Stronger types and better system verification software allow programmers to ensure they’re writing code correctly. Weirich has also worked with Spector-Zabusky to improve Haskell’s compiler, which is what turns the Haskell language into a language used by computers.
“Instead of getting rid of bugs afterward, you get rid of them in the first place,” Weirich says. “The idea is that since you’re ruling out bugs at the beginning by how you are defining your types, you might be shortening development time. Also, because you don’t have to implement a wrong program and then redo that program, you’re shortening the maintenance time, because the compiler can help you figure out what part of the code can be changed.”
DEEPSPEC
Many professors and students in the Department of Computer and Information Science collaborate in a group called Programming Languages @ Penn, or PLClub. This includes Weirich and Spector-Zabusky, who have been working on a project called DeepSpec, a National Science Foundation flagship program, more formally known as “Expeditions in Computing: The Science of Deep Specification.” The DeepSpec project is a collaboration between Penn, MIT, Princeton and Yale.
“DeepSpec is examining this question: What does it really take to specify software correctly?”, says Spector-Zabusky. “We want to specify software that is used in the real world.”
To specify software is a fundamental component of ensuring that a program is as correct as possible. Specifications range in intensity, all the way from simple specifications, such as ensuring that an application won’t crash when it is used, to deep specifications, which could include ensuring that a complex numerical simulation computes correctly.
Weirich’s research directly informs the DeepSpec project, particularly her work with SpectorZabusky to verify the Haskell compiler. The group aims to develop computer system verification for an entire computer system, which includes the operating system, hardware code and every other component. This takes correctness properties a step further, or deeper, than types can, resulting in a higher degree of confidence in these systems.
COMPLEXITY IN CS
Computer science’s complexity is what originally attracted Weirich to the field.
“Everything changes rapidly, and there’s always new stuff,” she says. “Computer science is very broad, so it would be impossible to keep up with every aspect of every field. It makes more sense to gain expertise in specific areas.”
Weirich has been accumulating expertise in statically typed programming languages like Haskell for over twenty years. She continues to do so, and students from all corners of the University, from freshmen to doctoral candidates, benefit tremendously.
This semester, Weirich is teaching CIS 552: Advanced Programming to graduate students and select undergraduates.
“In Advanced Programming, I demonstrate ideas that are most expressible in the Haskell language,” Weirich says. “I take ideas from my research and get to teach them to people who want to become software developers. This gives them not only a new way to develop code, but also a new perspective on programming.”
In CIS 120: Programming Languages and Techniques, which Weirich will teach in spring 2020, she introduces freshmen to computer science through program design.

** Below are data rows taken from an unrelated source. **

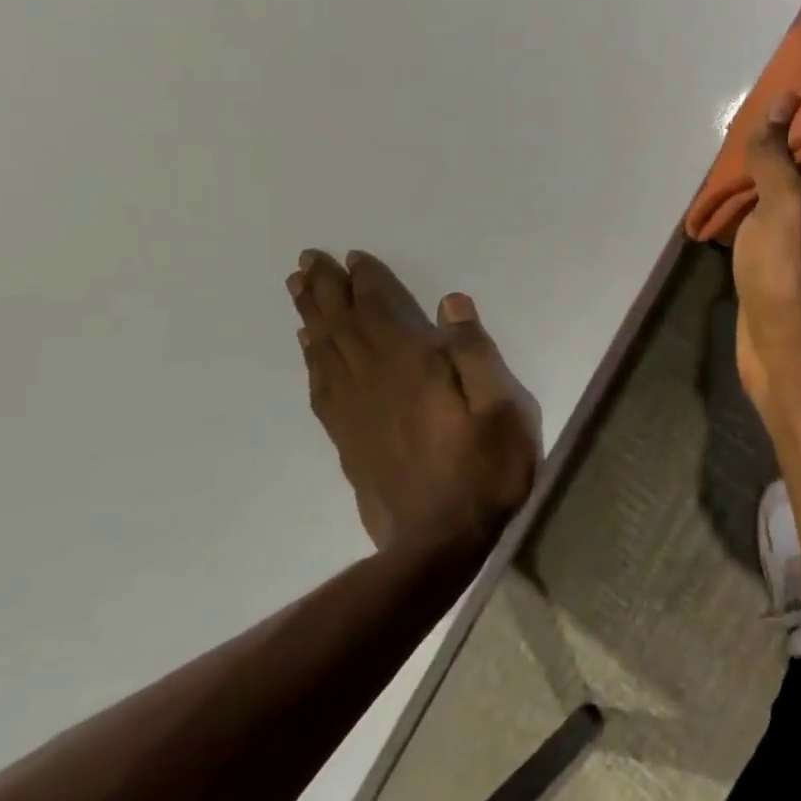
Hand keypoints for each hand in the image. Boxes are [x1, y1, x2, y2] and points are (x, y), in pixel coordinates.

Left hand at [288, 250, 539, 557]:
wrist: (439, 545)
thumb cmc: (484, 468)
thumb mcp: (502, 406)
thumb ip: (475, 353)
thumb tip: (451, 304)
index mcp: (412, 368)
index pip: (381, 312)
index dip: (366, 282)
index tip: (352, 256)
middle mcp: (374, 383)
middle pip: (343, 327)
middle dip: (325, 290)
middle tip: (306, 260)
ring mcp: (356, 414)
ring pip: (326, 354)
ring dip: (311, 318)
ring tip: (298, 292)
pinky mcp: (349, 442)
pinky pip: (322, 389)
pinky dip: (312, 361)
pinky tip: (311, 352)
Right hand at [731, 90, 800, 416]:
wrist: (788, 350)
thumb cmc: (790, 271)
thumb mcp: (783, 203)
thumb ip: (778, 153)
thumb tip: (785, 100)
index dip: (796, 112)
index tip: (766, 88)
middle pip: (795, 162)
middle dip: (769, 141)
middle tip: (732, 118)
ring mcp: (799, 236)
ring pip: (775, 192)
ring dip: (752, 175)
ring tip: (719, 148)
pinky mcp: (776, 261)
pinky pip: (759, 221)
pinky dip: (743, 207)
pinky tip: (718, 195)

She says she enjoys teaching this course, partly because she sees students progress from battling the difficult content to understanding it.
“Overall, undergraduates recognize that so many different fields now rely on computation,” she says. “There’s a big distribution in skill level and understanding, so throughout the semester, it’s rewarding to see that switch to understanding at different points for different students.”
This article appeared in the Fall 2019 edition of Penn Engineering Magazine.